_Data for the task_
^^^^^^^^^^^^^^^^

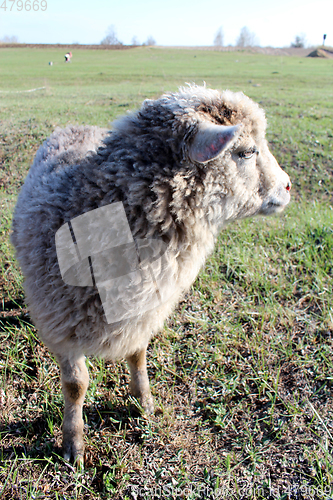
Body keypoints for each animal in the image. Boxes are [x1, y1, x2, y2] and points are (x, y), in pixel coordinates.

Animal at [11, 85, 290, 464]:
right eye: (246, 151)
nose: (288, 186)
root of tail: (76, 125)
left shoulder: (143, 310)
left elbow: (138, 355)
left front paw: (143, 402)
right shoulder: (62, 324)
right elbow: (76, 385)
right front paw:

^^^^^^^^^^^^^^^^

_Required work_
The answer consists of the lines above that include the word "right", each copied exactly.

_Result for this task_
right eye: (246, 151)
right shoulder: (62, 324)
right elbow: (76, 385)
right front paw:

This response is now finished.